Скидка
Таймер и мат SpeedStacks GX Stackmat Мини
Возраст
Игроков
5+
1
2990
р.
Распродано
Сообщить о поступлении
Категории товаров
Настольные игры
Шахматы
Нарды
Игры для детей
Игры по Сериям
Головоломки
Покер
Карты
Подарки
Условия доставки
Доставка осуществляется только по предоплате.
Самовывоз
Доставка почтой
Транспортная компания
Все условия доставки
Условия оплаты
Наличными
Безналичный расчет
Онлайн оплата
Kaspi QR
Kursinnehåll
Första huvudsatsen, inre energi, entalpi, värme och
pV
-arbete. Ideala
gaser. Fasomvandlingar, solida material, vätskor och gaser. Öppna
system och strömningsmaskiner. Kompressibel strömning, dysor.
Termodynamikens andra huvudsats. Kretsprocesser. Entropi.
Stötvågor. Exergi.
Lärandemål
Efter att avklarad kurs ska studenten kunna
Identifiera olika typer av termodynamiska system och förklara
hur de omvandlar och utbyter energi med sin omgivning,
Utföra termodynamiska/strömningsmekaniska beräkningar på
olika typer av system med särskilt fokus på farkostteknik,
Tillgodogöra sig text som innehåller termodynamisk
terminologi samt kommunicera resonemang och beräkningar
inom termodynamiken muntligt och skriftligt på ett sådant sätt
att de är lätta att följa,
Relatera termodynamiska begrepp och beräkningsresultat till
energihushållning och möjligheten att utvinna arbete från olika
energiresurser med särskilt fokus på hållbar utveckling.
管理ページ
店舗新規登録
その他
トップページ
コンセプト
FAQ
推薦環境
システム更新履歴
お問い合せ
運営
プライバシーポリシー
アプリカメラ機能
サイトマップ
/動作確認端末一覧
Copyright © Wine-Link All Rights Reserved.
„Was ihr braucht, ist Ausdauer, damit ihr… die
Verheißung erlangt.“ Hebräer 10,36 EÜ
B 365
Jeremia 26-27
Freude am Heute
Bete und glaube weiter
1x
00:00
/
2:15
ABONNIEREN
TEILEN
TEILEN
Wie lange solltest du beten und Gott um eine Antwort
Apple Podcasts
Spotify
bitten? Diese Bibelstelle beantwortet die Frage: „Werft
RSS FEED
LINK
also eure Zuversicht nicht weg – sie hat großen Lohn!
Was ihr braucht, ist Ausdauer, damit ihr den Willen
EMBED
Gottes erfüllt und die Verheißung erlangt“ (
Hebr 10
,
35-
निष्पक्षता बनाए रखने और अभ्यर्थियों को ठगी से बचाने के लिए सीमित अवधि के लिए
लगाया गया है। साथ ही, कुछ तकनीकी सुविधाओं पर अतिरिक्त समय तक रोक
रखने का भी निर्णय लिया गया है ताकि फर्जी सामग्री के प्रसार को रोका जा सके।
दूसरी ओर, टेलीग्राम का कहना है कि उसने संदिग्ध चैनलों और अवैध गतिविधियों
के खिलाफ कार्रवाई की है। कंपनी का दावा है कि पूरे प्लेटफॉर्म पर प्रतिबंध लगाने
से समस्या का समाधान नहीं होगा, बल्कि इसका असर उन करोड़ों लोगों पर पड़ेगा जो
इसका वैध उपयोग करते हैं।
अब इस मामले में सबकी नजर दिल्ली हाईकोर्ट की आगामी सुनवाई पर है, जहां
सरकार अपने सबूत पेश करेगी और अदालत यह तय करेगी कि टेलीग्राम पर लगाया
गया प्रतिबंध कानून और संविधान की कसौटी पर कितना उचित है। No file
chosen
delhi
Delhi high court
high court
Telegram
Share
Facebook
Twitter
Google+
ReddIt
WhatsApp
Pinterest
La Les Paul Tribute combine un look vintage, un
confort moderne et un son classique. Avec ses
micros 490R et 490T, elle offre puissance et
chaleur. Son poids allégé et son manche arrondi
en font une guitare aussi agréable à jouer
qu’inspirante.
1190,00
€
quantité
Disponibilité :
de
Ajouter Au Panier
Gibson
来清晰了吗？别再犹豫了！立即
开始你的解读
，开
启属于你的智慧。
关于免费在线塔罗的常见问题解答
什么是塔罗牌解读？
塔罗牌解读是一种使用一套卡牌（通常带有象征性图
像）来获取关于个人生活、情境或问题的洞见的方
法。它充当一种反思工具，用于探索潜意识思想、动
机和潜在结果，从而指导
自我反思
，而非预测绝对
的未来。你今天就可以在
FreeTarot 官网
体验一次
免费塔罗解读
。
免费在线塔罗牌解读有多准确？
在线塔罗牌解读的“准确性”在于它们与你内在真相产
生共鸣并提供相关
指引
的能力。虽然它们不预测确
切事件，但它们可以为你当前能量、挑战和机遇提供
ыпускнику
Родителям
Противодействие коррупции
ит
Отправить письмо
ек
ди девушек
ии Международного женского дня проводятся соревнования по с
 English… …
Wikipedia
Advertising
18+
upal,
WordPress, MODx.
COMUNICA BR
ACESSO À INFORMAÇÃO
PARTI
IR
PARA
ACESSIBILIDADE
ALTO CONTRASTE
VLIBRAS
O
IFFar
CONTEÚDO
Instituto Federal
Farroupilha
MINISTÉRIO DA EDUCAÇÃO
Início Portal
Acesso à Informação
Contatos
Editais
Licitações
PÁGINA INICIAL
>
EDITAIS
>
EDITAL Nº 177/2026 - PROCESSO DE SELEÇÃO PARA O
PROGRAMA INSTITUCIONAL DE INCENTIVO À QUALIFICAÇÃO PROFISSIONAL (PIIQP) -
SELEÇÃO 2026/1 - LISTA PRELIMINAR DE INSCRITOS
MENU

_____

TASK DESCRIPTION - Reproduce the listing above, changing "Advertising" to "Sponsorship" wherever it occurs and leaving every other line and word as it stands.

RESULT -
Скидка
Таймер и мат SpeedStacks GX Stackmat Мини
Возраст
Игроков
5+
1
2990
р.
Распродано
Сообщить о поступлении
Категории товаров
Настольные игры
Шахматы
Нарды
Игры для детей
Игры по Сериям
Головоломки
Покер
Карты
Подарки
Условия доставки
Доставка осуществляется только по предоплате.
Самовывоз
Доставка почтой
Транспортная компания
Все условия доставки
Условия оплаты
Наличными
Безналичный расчет
Онлайн оплата
Kaspi QR
Kursinnehåll
Första huvudsatsen, inre energi, entalpi, värme och
pV
-arbete. Ideala
gaser. Fasomvandlingar, solida material, vätskor och gaser. Öppna
system och strömningsmaskiner. Kompressibel strömning, dysor.
Termodynamikens andra huvudsats. Kretsprocesser. Entropi.
Stötvågor. Exergi.
Lärandemål
Efter att avklarad kurs ska studenten kunna
Identifiera olika typer av termodynamiska system och förklara
hur de omvandlar och utbyter energi med sin omgivning,
Utföra termodynamiska/strömningsmekaniska beräkningar på
olika typer av system med särskilt fokus på farkostteknik,
Tillgodogöra sig text som innehåller termodynamisk
terminologi samt kommunicera resonemang och beräkningar
inom termodynamiken muntligt och skriftligt på ett sådant sätt
att de är lätta att följa,
Relatera termodynamiska begrepp och beräkningsresultat till
energihushållning och möjligheten att utvinna arbete från olika
energiresurser med särskilt fokus på hållbar utveckling.
管理ページ
店舗新規登録
その他
トップページ
コンセプト
FAQ
推薦環境
システム更新履歴
お問い合せ
運営
プライバシーポリシー
アプリカメラ機能
サイトマップ
/動作確認端末一覧
Copyright © Wine-Link All Rights Reserved.
„Was ihr braucht, ist Ausdauer, damit ihr… die
Verheißung erlangt.“ Hebräer 10,36 EÜ
B 365
Jeremia 26-27
Freude am Heute
Bete und glaube weiter
1x
00:00
/
2:15
ABONNIEREN
TEILEN
TEILEN
Wie lange solltest du beten und Gott um eine Antwort
Apple Podcasts
Spotify
bitten? Diese Bibelstelle beantwortet die Frage: „Werft
RSS FEED
LINK
also eure Zuversicht nicht weg – sie hat großen Lohn!
Was ihr braucht, ist Ausdauer, damit ihr den Willen
EMBED
Gottes erfüllt und die Verheißung erlangt“ (
Hebr 10
,
35-
निष्पक्षता बनाए रखने और अभ्यर्थियों को ठगी से बचाने के लिए सीमित अवधि के लिए
लगाया गया है। साथ ही, कुछ तकनीकी सुविधाओं पर अतिरिक्त समय तक रोक
रखने का भी निर्णय लिया गया है ताकि फर्जी सामग्री के प्रसार को रोका जा सके।
दूसरी ओर, टेलीग्राम का कहना है कि उसने संदिग्ध चैनलों और अवैध गतिविधियों
के खिलाफ कार्रवाई की है। कंपनी का दावा है कि पूरे प्लेटफॉर्म पर प्रतिबंध लगाने
से समस्या का समाधान नहीं होगा, बल्कि इसका असर उन करोड़ों लोगों पर पड़ेगा जो
इसका वैध उपयोग करते हैं।
अब इस मामले में सबकी नजर दिल्ली हाईकोर्ट की आगामी सुनवाई पर है, जहां
सरकार अपने सबूत पेश करेगी और अदालत यह तय करेगी कि टेलीग्राम पर लगाया
गया प्रतिबंध कानून और संविधान की कसौटी पर कितना उचित है। No file
chosen
delhi
Delhi high court
high court
Telegram
Share
Facebook
Twitter
Google+
ReddIt
WhatsApp
Pinterest
La Les Paul Tribute combine un look vintage, un
confort moderne et un son classique. Avec ses
micros 490R et 490T, elle offre puissance et
chaleur. Son poids allégé et son manche arrondi
en font une guitare aussi agréable à jouer
qu’inspirante.
1190,00
€
quantité
Disponibilité :
de
Ajouter Au Panier
Gibson
来清晰了吗？别再犹豫了！立即
开始你的解读
，开
启属于你的智慧。
关于免费在线塔罗的常见问题解答
什么是塔罗牌解读？
塔罗牌解读是一种使用一套卡牌（通常带有象征性图
像）来获取关于个人生活、情境或问题的洞见的方
法。它充当一种反思工具，用于探索潜意识思想、动
机和潜在结果，从而指导
自我反思
，而非预测绝对
的未来。你今天就可以在
FreeTarot 官网
体验一次
免费塔罗解读
。
免费在线塔罗牌解读有多准确？
在线塔罗牌解读的“准确性”在于它们与你内在真相产
生共鸣并提供相关
指引
的能力。虽然它们不预测确
切事件，但它们可以为你当前能量、挑战和机遇提供
ыпускнику
Родителям
Противодействие коррупции
ит
Отправить письмо
ек
ди девушек
ии Международного женского дня проводятся соревнования по с
 English… …
Wikipedia
Sponsorship
18+
upal,
WordPress, MODx.
COMUNICA BR
ACESSO À INFORMAÇÃO
PARTI
IR
PARA
ACESSIBILIDADE
ALTO CONTRASTE
VLIBRAS
O
IFFar
CONTEÚDO
Instituto Federal
Farroupilha
MINISTÉRIO DA EDUCAÇÃO
Início Portal
Acesso à Informação
Contatos
Editais
Licitações
PÁGINA INICIAL
>
EDITAIS
>
EDITAL Nº 177/2026 - PROCESSO DE SELEÇÃO PARA O
PROGRAMA INSTITUCIONAL DE INCENTIVO À QUALIFICAÇÃO PROFISSIONAL (PIIQP) -
SELEÇÃO 2026/1 - LISTA PRELIMINAR DE INSCRITOS
MENU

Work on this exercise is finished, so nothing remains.